I must of course keep in mind the proper and improper uses to which the Declaration can be put in this area of law, as the Court of Appeal have reminded us in their judgment in this case. A Declaration is intended to resolve a dispute and usually to provide, once and for all, the course of treatment to be pursued. Exceptionally, (and they held that this case fell into that category), a Declaration could be used to resolve a future dispute, which could both be clearly identified and reasonably anticipated. What a Declaration cannot be used for is to require the court, in effect, to oversee the treatment plan and its execution. All that said, one has to recognise the (happily) wholly exceptional circumstances of this case, and the peculiar difficulties that beset the treating team and are likely to continue to trouble them for as long as they have the care of CW. It is not right that society should impose duties on it members, and then withhold the means by which in any individual case those duties are to be carried out.
CONCLUSION
Since it is not possible to frame a conventional Declaration to deal with the problems in this case, given the unanimous medical evidence both on the issue of whether to ventilate, and also on when to withdraw ventilation, clearly the Court can only grant a Declaration, were it to do so, in a wholly novel form whereby it commits a treatment veto to the treating clinician. Whilst I am not saying that it might never be right to grant such an order, the court should hesitate long before so doing.

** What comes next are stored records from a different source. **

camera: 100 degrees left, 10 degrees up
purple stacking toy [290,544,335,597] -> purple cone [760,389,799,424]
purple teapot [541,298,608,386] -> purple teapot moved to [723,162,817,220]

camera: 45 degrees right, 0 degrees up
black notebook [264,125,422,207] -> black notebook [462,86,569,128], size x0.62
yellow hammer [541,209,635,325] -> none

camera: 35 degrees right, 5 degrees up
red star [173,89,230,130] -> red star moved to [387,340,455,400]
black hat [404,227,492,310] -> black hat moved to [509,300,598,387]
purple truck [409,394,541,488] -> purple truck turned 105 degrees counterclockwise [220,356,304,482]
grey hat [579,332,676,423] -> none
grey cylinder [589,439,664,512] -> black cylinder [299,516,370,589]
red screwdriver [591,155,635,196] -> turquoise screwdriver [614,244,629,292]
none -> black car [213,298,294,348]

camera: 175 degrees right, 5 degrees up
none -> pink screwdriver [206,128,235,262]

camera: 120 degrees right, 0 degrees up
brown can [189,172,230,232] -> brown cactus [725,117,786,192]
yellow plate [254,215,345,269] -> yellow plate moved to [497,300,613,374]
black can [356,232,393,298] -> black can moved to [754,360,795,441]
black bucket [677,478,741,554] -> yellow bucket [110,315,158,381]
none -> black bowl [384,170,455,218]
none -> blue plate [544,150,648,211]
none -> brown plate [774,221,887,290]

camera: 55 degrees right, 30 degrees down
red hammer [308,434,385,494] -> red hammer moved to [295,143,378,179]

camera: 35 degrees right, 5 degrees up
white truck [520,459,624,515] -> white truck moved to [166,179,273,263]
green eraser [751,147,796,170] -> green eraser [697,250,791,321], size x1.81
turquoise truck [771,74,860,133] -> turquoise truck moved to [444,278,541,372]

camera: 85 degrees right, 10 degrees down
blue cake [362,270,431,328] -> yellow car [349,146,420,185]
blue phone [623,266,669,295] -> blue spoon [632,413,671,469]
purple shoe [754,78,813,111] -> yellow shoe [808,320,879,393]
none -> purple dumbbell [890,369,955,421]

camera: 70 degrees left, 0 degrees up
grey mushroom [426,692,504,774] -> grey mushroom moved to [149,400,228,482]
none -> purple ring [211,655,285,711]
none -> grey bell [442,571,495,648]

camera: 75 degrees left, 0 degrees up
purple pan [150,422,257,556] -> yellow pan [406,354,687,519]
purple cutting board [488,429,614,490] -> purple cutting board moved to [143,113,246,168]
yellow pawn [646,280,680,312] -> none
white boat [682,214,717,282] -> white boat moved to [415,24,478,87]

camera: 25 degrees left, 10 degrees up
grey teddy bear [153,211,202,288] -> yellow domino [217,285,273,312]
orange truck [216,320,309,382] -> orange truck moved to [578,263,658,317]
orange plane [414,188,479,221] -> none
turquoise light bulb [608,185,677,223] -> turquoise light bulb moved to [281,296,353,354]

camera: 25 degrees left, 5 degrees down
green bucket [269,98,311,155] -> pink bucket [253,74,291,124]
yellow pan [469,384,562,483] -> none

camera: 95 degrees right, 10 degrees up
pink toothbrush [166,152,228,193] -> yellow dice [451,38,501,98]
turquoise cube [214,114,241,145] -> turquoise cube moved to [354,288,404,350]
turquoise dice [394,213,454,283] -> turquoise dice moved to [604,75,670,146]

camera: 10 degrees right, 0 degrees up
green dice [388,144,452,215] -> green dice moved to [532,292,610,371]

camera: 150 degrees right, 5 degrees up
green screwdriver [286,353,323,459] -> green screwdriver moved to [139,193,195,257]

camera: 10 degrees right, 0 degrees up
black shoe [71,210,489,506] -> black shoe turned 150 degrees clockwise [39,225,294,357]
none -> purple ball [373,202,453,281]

I have tried to set out, in a way comprehensible to all, what I understand to be both the duties and also the limits on the duties of the treating clinician. He does not take orders from the family any more than he gives them. He acts in what he sees as the best interests of the child: no more and no less. In so doing, however, parental wishes should be accommodated as far as professional judgment and conscience will permit, but no further. It is vital that that is understood by all. As I have indicated, a dispute that encroaches on conscience will be rare indeed, but I can see that it could happen here.
Having set out my views and having recognised (perhaps to my regret) that I simply cannot preclude future litigation, I have come to the view that at least at present no further Declaratory relief is required. I hope that the trust and confidence of which both Dr ‘K’ and the parents spoke can now develop with a view to securing the best for CW (whether in life or death). It is said that cases like this have no winners, but here there is a chance that CW may be the winner if her parents seize this opportunity constructively to build upon their trust and confidence in Dr ‘K’ and the staff who have committed themselves in such exemplary fashion to her case.